(Records for the task Opens)

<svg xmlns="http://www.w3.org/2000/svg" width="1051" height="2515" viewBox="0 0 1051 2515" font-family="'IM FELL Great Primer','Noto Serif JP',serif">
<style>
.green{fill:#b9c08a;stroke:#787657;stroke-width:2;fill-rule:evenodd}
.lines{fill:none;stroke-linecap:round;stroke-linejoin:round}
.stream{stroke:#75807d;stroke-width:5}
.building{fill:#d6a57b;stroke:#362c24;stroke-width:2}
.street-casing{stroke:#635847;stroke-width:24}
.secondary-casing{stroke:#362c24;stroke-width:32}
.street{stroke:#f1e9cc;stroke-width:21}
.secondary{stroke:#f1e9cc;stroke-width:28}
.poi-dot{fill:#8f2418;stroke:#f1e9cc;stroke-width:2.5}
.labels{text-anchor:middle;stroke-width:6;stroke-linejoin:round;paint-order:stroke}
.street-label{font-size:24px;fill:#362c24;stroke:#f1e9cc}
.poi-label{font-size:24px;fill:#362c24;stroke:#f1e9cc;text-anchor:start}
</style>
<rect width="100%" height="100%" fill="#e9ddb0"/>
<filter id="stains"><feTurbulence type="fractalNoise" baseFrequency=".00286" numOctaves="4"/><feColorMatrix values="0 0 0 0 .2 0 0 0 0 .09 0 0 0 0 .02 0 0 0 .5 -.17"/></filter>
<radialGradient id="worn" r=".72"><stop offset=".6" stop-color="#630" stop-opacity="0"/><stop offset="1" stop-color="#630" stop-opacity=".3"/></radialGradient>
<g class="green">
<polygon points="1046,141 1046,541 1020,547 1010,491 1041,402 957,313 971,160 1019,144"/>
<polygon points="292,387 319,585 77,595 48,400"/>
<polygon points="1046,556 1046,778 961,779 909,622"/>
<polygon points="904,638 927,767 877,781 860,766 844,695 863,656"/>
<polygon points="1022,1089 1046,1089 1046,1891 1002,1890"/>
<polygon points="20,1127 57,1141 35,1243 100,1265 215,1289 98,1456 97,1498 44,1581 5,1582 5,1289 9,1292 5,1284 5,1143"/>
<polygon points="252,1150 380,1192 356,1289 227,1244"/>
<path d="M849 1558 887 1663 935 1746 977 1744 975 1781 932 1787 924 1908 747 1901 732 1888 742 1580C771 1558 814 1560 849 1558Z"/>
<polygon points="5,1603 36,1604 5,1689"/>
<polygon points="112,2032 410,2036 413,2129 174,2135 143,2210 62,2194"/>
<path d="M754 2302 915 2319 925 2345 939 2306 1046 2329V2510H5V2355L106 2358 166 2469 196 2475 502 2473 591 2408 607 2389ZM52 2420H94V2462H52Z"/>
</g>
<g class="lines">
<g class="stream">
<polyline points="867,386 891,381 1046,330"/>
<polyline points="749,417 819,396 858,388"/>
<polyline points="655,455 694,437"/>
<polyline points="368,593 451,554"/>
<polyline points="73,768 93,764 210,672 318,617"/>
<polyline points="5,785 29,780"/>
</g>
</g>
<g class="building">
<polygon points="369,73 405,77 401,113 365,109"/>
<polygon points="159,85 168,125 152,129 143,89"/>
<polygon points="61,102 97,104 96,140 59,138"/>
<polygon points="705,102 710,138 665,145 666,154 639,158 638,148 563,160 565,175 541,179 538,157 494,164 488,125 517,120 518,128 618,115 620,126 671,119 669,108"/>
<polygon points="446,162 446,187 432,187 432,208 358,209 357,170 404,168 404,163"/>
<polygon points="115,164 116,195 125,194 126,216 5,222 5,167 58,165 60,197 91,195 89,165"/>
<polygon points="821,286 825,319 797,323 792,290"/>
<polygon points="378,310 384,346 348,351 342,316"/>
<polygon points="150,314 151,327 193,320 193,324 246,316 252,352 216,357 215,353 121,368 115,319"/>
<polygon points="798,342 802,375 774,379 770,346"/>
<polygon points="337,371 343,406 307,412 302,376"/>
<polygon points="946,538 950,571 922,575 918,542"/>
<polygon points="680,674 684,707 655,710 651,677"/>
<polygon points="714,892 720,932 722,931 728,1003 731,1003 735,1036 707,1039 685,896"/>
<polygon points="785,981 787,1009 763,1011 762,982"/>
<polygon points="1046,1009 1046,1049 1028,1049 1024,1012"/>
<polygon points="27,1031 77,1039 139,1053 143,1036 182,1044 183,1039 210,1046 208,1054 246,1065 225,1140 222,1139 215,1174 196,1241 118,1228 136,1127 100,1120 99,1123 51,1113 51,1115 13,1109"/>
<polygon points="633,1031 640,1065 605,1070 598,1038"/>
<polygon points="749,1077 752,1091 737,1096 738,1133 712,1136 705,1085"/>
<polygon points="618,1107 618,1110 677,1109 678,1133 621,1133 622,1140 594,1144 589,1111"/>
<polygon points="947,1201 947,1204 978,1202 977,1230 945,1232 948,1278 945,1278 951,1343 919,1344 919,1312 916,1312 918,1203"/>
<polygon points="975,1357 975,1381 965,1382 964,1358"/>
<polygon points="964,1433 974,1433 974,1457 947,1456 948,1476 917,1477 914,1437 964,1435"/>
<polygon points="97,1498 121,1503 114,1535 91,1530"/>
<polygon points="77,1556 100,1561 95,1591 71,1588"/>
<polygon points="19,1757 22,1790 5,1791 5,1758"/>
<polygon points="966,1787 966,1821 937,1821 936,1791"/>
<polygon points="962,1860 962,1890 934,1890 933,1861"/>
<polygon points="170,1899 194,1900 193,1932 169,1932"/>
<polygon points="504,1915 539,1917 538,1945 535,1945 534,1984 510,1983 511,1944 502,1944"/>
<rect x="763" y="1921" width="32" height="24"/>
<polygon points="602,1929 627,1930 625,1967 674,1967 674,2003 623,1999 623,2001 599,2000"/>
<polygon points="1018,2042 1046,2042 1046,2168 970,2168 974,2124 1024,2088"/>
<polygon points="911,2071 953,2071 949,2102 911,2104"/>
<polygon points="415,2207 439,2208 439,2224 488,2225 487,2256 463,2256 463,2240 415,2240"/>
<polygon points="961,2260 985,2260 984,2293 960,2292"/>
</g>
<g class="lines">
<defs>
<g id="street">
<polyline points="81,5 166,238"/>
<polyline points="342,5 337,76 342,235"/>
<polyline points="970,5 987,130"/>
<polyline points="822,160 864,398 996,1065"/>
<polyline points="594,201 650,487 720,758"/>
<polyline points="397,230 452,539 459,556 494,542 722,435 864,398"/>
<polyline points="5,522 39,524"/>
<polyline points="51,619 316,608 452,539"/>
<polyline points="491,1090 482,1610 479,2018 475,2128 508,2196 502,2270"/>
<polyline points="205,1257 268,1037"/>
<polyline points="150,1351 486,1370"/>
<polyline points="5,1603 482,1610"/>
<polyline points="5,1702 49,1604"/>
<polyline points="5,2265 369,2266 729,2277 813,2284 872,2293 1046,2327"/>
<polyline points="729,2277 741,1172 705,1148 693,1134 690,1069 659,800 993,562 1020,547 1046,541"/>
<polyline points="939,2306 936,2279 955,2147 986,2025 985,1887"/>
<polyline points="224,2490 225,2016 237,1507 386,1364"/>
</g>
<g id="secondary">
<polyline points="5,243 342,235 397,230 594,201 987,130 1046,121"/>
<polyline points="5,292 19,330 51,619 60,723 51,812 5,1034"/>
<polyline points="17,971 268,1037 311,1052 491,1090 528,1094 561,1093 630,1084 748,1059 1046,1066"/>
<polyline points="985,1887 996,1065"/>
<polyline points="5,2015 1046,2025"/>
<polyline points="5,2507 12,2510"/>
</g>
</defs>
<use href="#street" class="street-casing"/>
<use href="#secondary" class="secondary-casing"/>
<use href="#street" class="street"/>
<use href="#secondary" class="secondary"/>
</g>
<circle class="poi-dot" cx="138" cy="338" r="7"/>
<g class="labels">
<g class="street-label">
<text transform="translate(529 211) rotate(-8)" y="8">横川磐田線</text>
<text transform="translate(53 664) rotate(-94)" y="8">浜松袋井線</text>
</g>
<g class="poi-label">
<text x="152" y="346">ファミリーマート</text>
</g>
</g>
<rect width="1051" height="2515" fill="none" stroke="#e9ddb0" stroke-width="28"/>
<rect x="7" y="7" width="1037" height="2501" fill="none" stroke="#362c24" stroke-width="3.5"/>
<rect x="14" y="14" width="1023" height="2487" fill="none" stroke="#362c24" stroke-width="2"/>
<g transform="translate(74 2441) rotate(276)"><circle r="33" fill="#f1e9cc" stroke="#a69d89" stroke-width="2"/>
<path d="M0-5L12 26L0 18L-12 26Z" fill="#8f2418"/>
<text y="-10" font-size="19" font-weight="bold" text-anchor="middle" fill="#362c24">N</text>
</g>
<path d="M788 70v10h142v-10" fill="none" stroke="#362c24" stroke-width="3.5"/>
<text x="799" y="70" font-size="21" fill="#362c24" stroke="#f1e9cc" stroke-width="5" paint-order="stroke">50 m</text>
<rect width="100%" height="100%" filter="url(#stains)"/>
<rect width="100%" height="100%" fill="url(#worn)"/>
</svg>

(Records for the task Closes)

Aim of the task -> Word search in the records above: please count the lines holding "green" and state the count alone.

Solution -> 2